Ce qui est au cœur du roman, inspiré d’une histoire vraie, est la prise de décision, individuelle ou collective, ainsi que la responsabilité qui en découle. La narratrice principale est une employée d’un Cross, le service de la Marine nationale chargé des opérations de sauvetage en mer.
Le récit, sous la forme d’un long monologue, s’ouvre sur le déroulement qu’elle fait de son interrogatoire par une capitaine de gendarmerie, suite à l’ouverture d’une enquête. De quoi relève sa décision de ne pas envoyer les secours auprès de vingt-neuf migrants mal embarqués sur un zodiac en perdition : erreur d’appréciation, négligence voire inhumanité ?

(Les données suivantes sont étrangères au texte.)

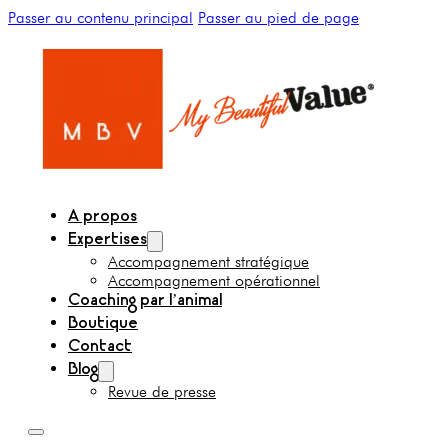
Passer au contenu principal
Passer au pied de page
A propos
Expertises
Accompagnement stratégique
Accompagnement opérationnel
Coaching par l’animal
Boutique
Contact
Blog
Revue de presse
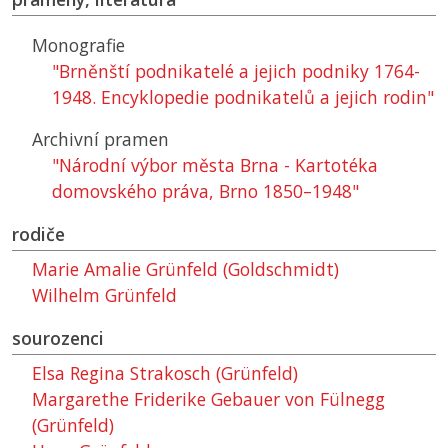
Monografie
"Brněnští podnikatelé a jejich podniky 1764-
1948. Encyklopedie podnikatelů a jejich rodin"
Archivní pramen
"Národní výbor města Brna - Kartotéka
domovského práva, Brno 1850–1948"
rodiče
Marie Amalie Grünfeld (Goldschmidt)
Wilhelm Grünfeld
sourozenci
Elsa Regina Strakosch (Grünfeld)
Margarethe Friderike Gebauer von Fülnegg
(Grünfeld)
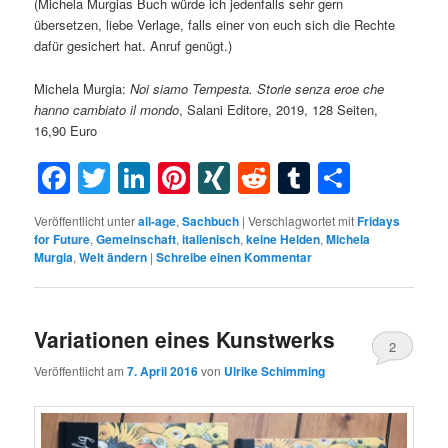
(Michela Murgias Buch würde ich jedenfalls sehr gern
übersetzen, liebe Verlage, falls einer von euch sich die Rechte
dafür gesichert hat. Anruf genügt.)
Michela Murgia:
Noi siamo Tempesta. Storie senza eroe che
hanno cambiato il mondo
, Salani Editore, 2019, 128 Seiten,
16,90 Euro
Facebook
Twitter
LinkedIn
Pinterest
XING
Reddit
Tumblr
Teilen
Veröffentlicht unter
all-age
,
Sachbuch
|
Verschlagwortet mit
Fridays
for Future
,
Gemeinschaft
,
italienisch
,
keine Helden
,
Michela
Murgia
,
Welt ändern
|
Schreibe einen Kommentar
Variationen eines Kunstwerks
2
Veröffentlicht am
7. April 2016
von
Ulrike Schimming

La réponse, toujours la même, est que l’embarcation, soumise aux aléas de la météo, se trouvait entre deux eaux : française et anglaise. Le jeu de mot est de mise à propos de ce texte, car son personnage principal file la métaphore maritime : « La mer était calme sur le bureau, pas de vent et pas de houle, et à côté des corps seulement des papiers bien rangés à la surface ». Le monde du rivage résiste à celui de la mer, comme si cette dernière, incarnation du mal, était le reste du Déluge.
Sombre, l’humanité
Ce procédé rhétorique permet à l’auteur d’entrelacer deux déroulements, celui des événements et celui de la réflexion. En cela, le texte effectue un va et vient constant entre descente en singularité et montée en généralité, appréhension concrète du réel et conceptualisation abstraite. Les événements, relatés à hauteur d’individu, comme la noyade ressentie physiquement par l’un des migrants, font face à des principes rationnels, professionnels ou moraux.

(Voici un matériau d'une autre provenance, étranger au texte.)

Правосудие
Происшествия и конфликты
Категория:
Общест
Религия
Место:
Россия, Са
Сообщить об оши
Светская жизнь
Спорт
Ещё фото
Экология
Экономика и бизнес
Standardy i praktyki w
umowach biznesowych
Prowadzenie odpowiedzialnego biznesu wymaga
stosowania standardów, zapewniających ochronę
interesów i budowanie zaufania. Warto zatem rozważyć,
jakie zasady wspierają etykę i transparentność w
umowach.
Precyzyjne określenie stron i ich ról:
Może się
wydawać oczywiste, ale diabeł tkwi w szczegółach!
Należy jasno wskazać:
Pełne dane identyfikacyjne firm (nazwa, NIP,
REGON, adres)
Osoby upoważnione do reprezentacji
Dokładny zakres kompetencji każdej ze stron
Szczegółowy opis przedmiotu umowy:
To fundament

L’autre entité plurielle mobilisée par le roman est la voix, siège de la personne humaine : voix concrètes de tel ou tel migrant, voix enregistrée de l’opératrice, voix diversement modulée de l’enquêtrice, faisant face à cette voix abstraite qu’est la parole : « L’important ce n’était pas qu’ils soient sauvés, c’était que moi, je sois sauvée, et avec moi tout le monde, par cette parole ». L’opératrice aura dit : « Tu ne seras pas sauvé », comme le précise la quatrième de couverture, parole qui entraine un triple naufrage, celui des migrants, le sien et finalement celui de l’humanité tout entière.
La parole de Vincent Delecroix est puissante et précise ; elle permet de réfléchir, hors de toute pensée dualiste et simplificatrice, l’engendrement réciproque de l’ordre et du chaos.